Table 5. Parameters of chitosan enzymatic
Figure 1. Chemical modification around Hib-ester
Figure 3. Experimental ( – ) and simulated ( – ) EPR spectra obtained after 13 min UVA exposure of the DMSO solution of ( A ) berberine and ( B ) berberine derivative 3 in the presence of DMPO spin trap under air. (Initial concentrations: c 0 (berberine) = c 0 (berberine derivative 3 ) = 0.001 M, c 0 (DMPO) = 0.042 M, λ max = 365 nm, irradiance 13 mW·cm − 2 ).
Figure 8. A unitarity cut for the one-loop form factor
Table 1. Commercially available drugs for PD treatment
++++++++++++++++++++
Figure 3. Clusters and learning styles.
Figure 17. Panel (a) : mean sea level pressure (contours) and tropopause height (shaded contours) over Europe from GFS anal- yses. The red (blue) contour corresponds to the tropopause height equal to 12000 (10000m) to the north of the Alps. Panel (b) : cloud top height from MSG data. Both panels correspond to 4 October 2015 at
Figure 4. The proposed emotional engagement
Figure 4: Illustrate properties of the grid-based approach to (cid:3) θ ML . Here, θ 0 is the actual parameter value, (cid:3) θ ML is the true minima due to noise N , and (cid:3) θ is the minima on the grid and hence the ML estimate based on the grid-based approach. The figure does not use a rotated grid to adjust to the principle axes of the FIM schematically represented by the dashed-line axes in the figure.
++++++++++++++++++++
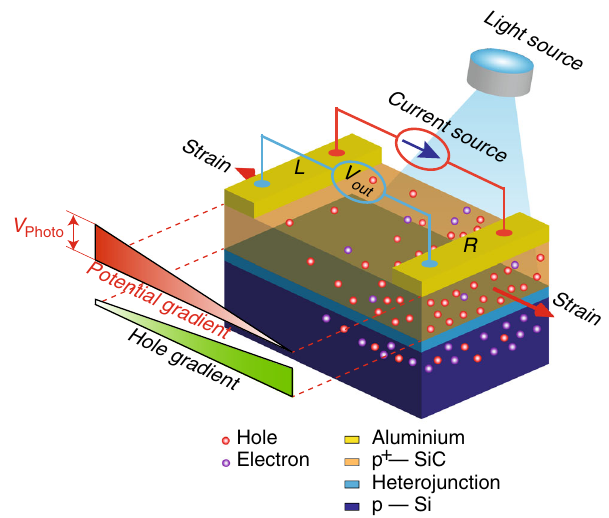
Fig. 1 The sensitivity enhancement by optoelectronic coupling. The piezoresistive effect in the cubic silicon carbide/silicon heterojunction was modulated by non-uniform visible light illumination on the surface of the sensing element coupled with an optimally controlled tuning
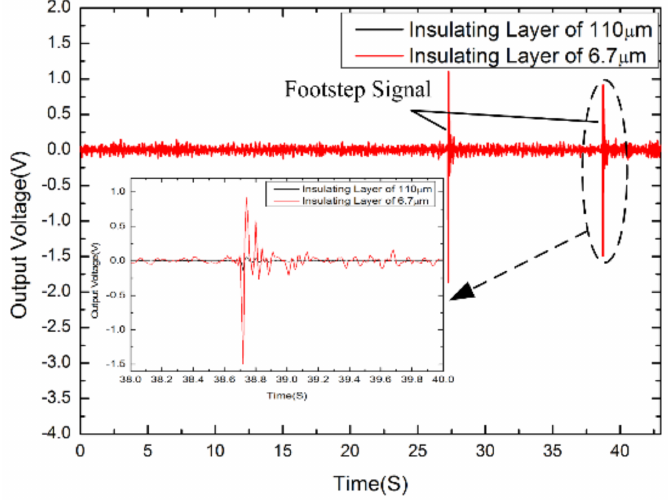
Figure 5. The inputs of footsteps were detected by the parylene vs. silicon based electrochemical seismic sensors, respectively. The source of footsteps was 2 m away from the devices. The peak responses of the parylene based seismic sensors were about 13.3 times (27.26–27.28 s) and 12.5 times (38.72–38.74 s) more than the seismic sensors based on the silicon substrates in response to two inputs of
++++++++++++++++++++
Problem to work on | Among the entries above, copy exactly only the lines starting with the one containing "Table 5. Parameters of chitosan enzymatic" and going through the one containing "Figure 1. Chemical", both ends included.

Exercise output |
Table 5. Parameters of chitosan enzymatic
Figure 1. Chemical modification around Hib-ester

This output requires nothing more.